Private entities could be instructed that they are free to vaccinate anyone 45 years and older. People younger than 45 constitute 58 percent of the population but account for only 2 percent of Covid-19 deaths. Nearly everyone who died in this younger age group had other medical conditions—co-morbidities—that made them more vulnerable to Covid-19.

Vaccinating people 45 and older, with vaccines also made available to younger people with co-morbidities, would protect the most vulnerable part of the population. People who know or have reason to think that they had Covid-19 before, and whose immunity is confirmed by serologic testing that demonstrates antibodies, could be safely excluded.

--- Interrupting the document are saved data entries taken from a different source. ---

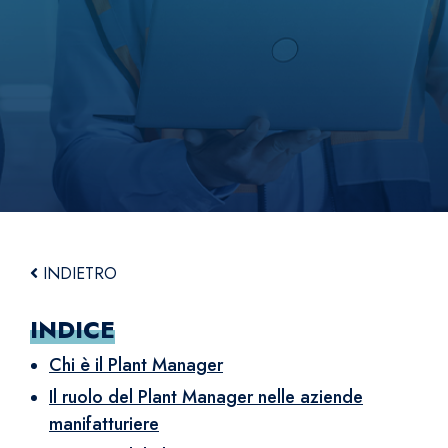
INDIETRO
INDICE
Chi è il Plant Manager
Il ruolo del Plant Manager nelle aziende
manifatturiere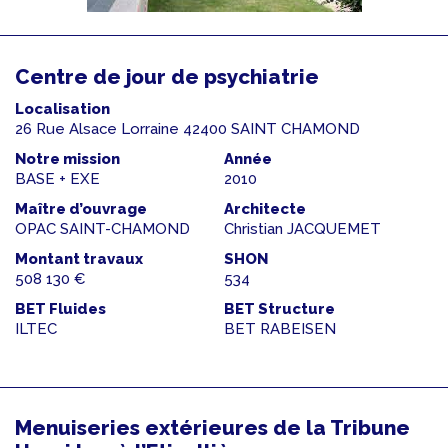
Centre de jour de psychiatrie
Localisation
26 Rue Alsace Lorraine 42400 SAINT CHAMOND
Notre mission
Année
BASE + EXE
2010
Maître d’ouvrage
Architecte
OPAC SAINT-CHAMOND
Christian JACQUEMET
Montant travaux
SHON
508 130 €
534
BET Fluides
BET Structure
ILTEC
BET RABEISEN
Menuiseries extérieures de la Tribune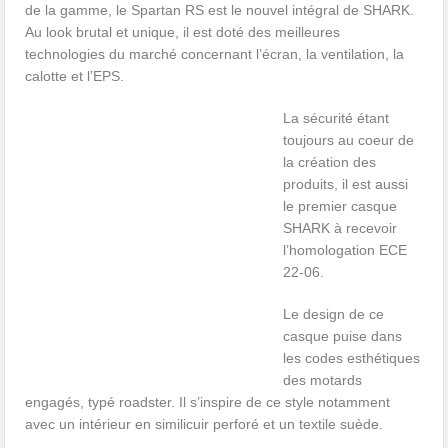
de la gamme, le Spartan RS est le nouvel intégral de SHARK.
Au look brutal et unique, il est doté des meilleures
technologies du marché concernant l’écran, la ventilation, la
calotte et l’EPS.
La sécurité étant
toujours au coeur de
la création des
produits, il est aussi
le premier casque
SHARK à recevoir
l’homologation ECE
22-06.
Le design de ce
casque puise dans
les codes esthétiques
des motards
engagés, typé roadster. Il s’inspire de ce style notamment
avec un intérieur en similicuir perforé et un textile suède.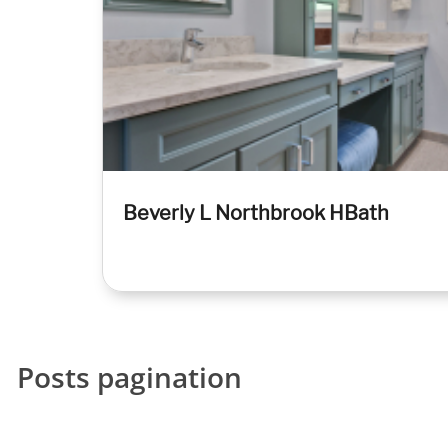
Beverly L Northbrook HBath
Posts pagination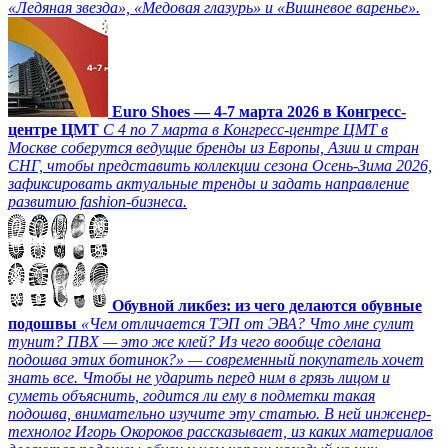
«Ледяная звезда», «Медовая глазурь» и «Вишневое варенье».
Euro Shoes — 4-7 марта 2026 в Конгресс-
центре ЦМТ
С 4 по 7 марта в Конгресс-центре ЦМТ в
Москве соберутся ведущие бренды из Европы, Азии и стран
СНГ, чтобы представить коллекции сезона Осень-Зима 2026,
зафиксировать актуальные тренды и задать направление
развитию fashion-бизнеса.
Обувной ликбез: из чего делаются обувные
подошвы
«Чем отличается ТЭП от ЭВА? Что мне сулит
тунит? ПВХ — это же клей? Из чего вообще сделана
подошва этих ботинок?» — современный покупатель хочет
знать все. Чтобы не ударить перед ним в грязь лицом и
суметь объяснить, годится ли ему в подметки такая
подошва, внимательно изучите эту статью. В ней инженер-
технолог Игорь Окороков рассказывает, из каких материалов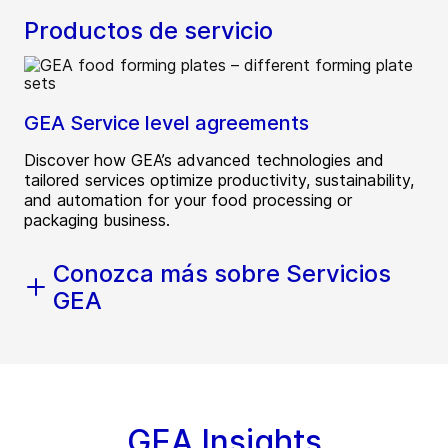
Productos de servicio
GEA Service level agreements
Discover how GEA’s advanced technologies and
tailored services optimize productivity, sustainability,
and automation for your food processing or
packaging business.
Conozca más sobre Servicios
GEA
GEA Insights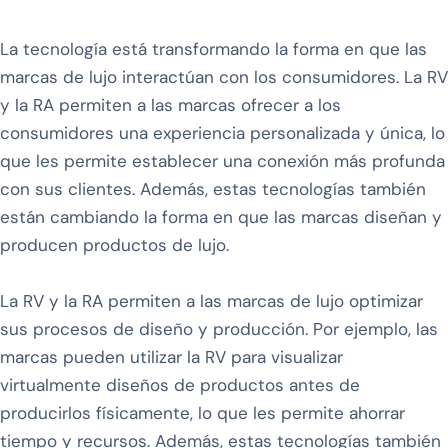
La tecnología está transformando la forma en que las
marcas de lujo interactúan con los consumidores. La RV
y la RA permiten a las marcas ofrecer a los
consumidores una experiencia personalizada y única, lo
que les permite establecer una conexión más profunda
con sus clientes. Además, estas tecnologías también
están cambiando la forma en que las marcas diseñan y
producen productos de lujo.
La RV y la RA permiten a las marcas de lujo optimizar
sus procesos de diseño y producción. Por ejemplo, las
marcas pueden utilizar la RV para visualizar
virtualmente diseños de productos antes de
producirlos físicamente, lo que les permite ahorrar
tiempo y recursos. Además, estas tecnologías también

As the vaccine supply expands with increased production and approval of additional vaccines from other makers, the age cutoff could be liberalized. But using the 200 million doses available in the first quarter of 2021 to vaccinate 100 million previously unexposed people 45 and older, should, when combined with those people already immune, get us most of the way toward reaching the estimated 70 percent immunity in the population needed to halt the pandemic.

The federal government has already reached agreements with pharmacies, grocery stores, and retail outlets nationwide, including giants like Costco, RiteAid, Walgreens, and Walmart to administer the vaccines. Physicians’ offices and employers should also be given access if they are capable of safely storing and administering the doses.

There is no need to reinvent the wheel. Let existing private mechanisms vaccinate Americans—and let’s end the Covid-19 pandemic.